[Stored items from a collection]
▽

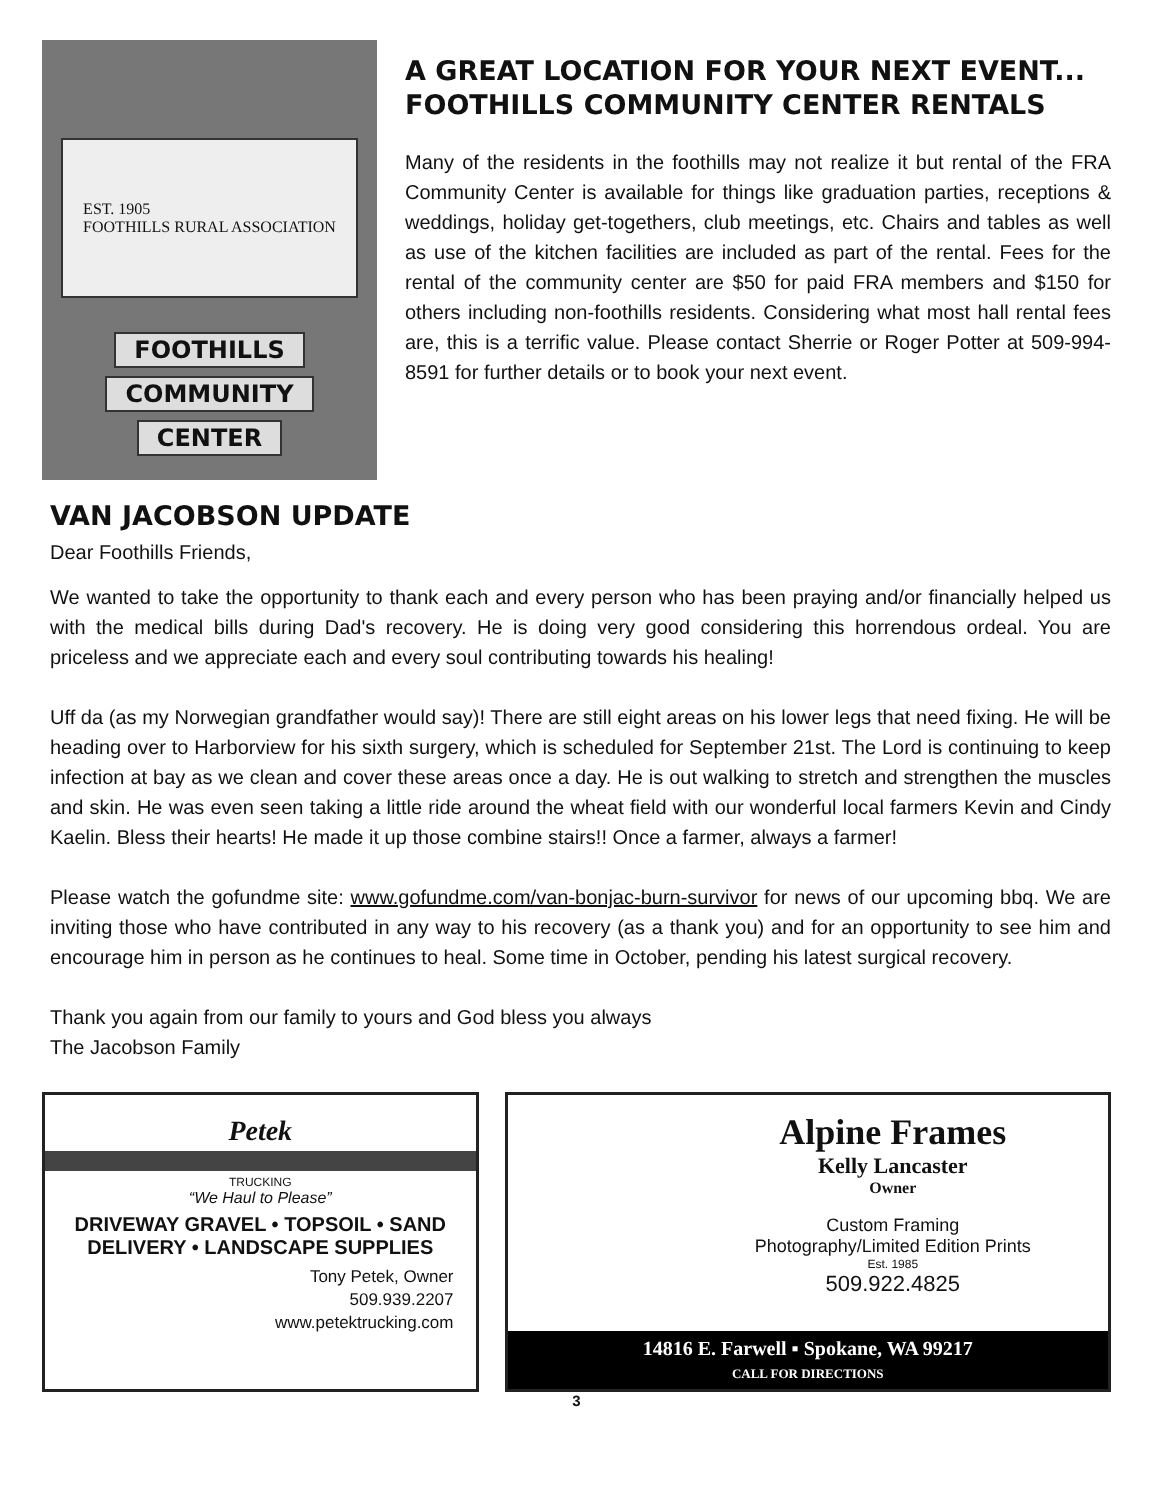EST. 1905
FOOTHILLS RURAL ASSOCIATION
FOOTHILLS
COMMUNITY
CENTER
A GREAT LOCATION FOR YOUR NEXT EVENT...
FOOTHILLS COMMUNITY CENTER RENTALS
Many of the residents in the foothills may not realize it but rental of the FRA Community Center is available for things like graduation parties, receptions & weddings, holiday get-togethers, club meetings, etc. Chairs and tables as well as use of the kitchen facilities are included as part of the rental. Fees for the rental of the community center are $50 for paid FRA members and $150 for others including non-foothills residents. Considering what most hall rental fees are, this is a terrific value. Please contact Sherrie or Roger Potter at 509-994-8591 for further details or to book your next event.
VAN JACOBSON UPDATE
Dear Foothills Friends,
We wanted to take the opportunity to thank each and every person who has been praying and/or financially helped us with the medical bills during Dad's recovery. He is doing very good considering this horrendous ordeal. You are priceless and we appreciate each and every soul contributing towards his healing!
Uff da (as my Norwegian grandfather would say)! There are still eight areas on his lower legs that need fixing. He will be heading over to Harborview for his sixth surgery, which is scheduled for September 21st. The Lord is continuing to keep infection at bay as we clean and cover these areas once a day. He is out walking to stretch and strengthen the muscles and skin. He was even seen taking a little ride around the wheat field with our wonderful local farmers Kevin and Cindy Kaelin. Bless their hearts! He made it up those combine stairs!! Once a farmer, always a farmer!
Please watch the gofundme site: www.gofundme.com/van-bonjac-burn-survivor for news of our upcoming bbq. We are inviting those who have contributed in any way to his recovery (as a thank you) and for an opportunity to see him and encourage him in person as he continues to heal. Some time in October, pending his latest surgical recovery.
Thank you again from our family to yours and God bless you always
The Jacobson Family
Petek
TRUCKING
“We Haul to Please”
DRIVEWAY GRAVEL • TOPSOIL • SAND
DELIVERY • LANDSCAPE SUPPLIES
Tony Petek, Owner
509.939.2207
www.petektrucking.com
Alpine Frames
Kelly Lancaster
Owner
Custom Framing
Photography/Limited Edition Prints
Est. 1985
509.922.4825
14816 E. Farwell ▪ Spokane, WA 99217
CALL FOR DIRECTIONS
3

△

* TASK REQUIREMENTS:
Would you retype the entries above in full, exactly as written, minus the pictures?

* EXERCISE OUTPUT:
EST. 1905
FOOTHILLS RURAL ASSOCIATION
FOOTHILLS
COMMUNITY
CENTER
A GREAT LOCATION FOR YOUR NEXT EVENT...
FOOTHILLS COMMUNITY CENTER RENTALS
Many of the residents in the foothills may not realize it but rental of the FRA Community Center is available for things like graduation parties, receptions & weddings, holiday get-togethers, club meetings, etc. Chairs and tables as well as use of the kitchen facilities are included as part of the rental. Fees for the rental of the community center are $50 for paid FRA members and $150 for others including non-foothills residents. Considering what most hall rental fees are, this is a terrific value. Please contact Sherrie or Roger Potter at 509-994-8591 for further details or to book your next event.
VAN JACOBSON UPDATE
Dear Foothills Friends,
We wanted to take the opportunity to thank each and every person who has been praying and/or financially helped us with the medical bills during Dad's recovery. He is doing very good considering this horrendous ordeal. You are priceless and we appreciate each and every soul contributing towards his healing!
Uff da (as my Norwegian grandfather would say)! There are still eight areas on his lower legs that need fixing. He will be heading over to Harborview for his sixth surgery, which is scheduled for September 21st. The Lord is continuing to keep infection at bay as we clean and cover these areas once a day. He is out walking to stretch and strengthen the muscles and skin. He was even seen taking a little ride around the wheat field with our wonderful local farmers Kevin and Cindy Kaelin. Bless their hearts! He made it up those combine stairs!! Once a farmer, always a farmer!
Please watch the gofundme site: www.gofundme.com/van-bonjac-burn-survivor for news of our upcoming bbq. We are inviting those who have contributed in any way to his recovery (as a thank you) and for an opportunity to see him and encourage him in person as he continues to heal. Some time in October, pending his latest surgical recovery.
Thank you again from our family to yours and God bless you always
The Jacobson Family
Petek
TRUCKING
“We Haul to Please”
DRIVEWAY GRAVEL • TOPSOIL • SAND
DELIVERY • LANDSCAPE SUPPLIES
Tony Petek, Owner
509.939.2207
www.petektrucking.com
Alpine Frames
Kelly Lancaster
Owner
Custom Framing
Photography/Limited Edition Prints
Est. 1985
509.922.4825
14816 E. Farwell ▪ Spokane, WA 99217
CALL FOR DIRECTIONS
3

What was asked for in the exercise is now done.